[Transcribed page contents]
▶

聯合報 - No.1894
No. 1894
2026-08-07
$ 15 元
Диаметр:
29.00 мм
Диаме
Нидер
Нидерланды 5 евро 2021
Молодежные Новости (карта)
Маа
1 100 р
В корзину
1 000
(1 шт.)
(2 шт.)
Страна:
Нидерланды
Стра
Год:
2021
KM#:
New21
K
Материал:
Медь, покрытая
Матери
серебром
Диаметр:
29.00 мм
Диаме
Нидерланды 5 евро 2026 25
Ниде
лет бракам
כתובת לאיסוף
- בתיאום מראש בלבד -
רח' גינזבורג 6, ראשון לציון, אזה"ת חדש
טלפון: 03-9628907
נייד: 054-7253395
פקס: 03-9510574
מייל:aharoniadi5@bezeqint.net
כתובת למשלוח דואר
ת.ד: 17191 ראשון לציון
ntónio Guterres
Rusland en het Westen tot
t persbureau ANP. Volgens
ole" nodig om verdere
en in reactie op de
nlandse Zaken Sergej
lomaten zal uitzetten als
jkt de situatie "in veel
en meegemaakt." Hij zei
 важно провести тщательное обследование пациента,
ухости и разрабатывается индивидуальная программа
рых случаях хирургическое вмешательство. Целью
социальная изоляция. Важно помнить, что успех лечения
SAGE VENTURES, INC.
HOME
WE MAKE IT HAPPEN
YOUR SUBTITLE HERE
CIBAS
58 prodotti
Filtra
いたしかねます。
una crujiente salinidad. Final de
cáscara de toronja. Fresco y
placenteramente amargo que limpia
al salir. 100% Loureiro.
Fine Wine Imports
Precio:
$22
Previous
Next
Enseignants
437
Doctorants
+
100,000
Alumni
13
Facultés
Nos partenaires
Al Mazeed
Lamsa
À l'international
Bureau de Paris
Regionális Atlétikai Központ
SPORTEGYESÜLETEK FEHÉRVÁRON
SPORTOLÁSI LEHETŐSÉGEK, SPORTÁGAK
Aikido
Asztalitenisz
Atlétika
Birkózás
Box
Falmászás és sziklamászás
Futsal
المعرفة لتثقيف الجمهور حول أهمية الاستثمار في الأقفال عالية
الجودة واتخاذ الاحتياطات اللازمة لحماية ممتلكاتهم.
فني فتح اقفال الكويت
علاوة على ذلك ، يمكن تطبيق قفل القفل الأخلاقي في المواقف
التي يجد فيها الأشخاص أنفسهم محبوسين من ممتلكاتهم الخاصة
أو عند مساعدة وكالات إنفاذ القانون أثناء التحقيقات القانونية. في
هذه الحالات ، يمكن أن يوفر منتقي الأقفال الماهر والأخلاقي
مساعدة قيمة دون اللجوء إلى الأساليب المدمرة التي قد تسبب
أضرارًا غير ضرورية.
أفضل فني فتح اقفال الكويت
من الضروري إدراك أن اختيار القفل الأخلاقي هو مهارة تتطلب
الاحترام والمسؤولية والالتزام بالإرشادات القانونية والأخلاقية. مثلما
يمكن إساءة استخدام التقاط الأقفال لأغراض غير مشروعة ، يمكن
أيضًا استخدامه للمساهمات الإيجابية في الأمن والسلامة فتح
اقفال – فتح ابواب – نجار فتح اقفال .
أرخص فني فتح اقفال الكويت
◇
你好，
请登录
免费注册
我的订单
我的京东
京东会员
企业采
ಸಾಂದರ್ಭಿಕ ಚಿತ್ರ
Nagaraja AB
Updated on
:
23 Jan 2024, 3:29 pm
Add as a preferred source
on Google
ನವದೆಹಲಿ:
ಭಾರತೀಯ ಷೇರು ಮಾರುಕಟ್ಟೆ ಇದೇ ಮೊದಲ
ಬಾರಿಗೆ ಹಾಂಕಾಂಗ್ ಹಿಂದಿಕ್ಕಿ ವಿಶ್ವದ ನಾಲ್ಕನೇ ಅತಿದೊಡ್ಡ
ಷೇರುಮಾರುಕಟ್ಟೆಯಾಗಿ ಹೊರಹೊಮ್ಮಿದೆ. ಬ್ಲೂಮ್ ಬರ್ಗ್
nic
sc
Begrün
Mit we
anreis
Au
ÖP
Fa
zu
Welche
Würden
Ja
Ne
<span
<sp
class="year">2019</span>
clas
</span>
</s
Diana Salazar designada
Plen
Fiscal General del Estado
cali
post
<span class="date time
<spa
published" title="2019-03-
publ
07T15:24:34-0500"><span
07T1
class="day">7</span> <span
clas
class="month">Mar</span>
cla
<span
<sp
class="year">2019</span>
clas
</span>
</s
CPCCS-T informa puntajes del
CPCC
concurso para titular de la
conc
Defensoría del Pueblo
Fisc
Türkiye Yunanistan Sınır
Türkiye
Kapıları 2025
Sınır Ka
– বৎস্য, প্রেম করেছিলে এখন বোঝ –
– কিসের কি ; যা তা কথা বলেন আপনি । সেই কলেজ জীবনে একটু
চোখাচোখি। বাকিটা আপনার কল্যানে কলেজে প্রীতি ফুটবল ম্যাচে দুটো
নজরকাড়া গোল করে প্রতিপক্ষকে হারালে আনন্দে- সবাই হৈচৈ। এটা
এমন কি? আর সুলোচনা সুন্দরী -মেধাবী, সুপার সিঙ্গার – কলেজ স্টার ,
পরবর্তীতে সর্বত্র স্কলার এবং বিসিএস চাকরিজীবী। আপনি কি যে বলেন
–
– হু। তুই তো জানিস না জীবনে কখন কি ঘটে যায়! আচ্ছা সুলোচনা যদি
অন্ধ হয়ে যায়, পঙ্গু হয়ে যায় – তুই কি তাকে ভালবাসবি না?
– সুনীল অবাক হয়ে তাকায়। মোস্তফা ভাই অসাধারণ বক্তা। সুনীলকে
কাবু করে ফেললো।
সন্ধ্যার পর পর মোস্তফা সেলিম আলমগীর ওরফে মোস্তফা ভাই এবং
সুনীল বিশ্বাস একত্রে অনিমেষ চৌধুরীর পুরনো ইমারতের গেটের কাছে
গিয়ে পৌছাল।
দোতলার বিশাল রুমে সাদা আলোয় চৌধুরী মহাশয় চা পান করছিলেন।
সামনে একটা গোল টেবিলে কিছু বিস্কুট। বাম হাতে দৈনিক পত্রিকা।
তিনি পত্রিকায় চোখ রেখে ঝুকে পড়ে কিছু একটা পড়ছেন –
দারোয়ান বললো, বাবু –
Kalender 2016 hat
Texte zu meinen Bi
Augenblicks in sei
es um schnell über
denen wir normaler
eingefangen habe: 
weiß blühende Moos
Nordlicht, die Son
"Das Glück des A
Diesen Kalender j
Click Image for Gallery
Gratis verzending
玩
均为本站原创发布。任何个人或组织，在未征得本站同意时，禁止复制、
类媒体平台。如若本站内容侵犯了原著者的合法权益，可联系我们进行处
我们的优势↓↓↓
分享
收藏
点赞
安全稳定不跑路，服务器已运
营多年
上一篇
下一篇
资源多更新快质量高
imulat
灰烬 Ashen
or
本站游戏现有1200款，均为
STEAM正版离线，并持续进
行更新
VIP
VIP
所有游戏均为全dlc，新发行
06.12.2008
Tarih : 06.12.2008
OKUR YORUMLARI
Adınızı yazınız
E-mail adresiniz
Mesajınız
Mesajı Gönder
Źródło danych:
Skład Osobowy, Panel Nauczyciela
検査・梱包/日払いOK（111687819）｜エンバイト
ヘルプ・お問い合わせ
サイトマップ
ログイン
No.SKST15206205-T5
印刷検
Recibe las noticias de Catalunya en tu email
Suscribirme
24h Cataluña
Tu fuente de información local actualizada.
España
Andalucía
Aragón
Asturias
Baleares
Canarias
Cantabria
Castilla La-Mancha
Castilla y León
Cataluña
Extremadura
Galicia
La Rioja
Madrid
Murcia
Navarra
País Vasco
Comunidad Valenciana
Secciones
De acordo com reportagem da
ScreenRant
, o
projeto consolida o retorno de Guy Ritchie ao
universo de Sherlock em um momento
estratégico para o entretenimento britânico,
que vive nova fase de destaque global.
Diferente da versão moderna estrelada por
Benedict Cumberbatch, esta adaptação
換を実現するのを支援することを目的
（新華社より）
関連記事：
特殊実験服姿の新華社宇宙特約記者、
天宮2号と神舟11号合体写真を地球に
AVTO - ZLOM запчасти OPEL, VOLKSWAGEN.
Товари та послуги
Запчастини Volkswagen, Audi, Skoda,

◀

#### [TRY IT]
How many lines of the items above contain the string "مساعدة"? Give only the number, and treat case as significant.

#### [REPLY]
2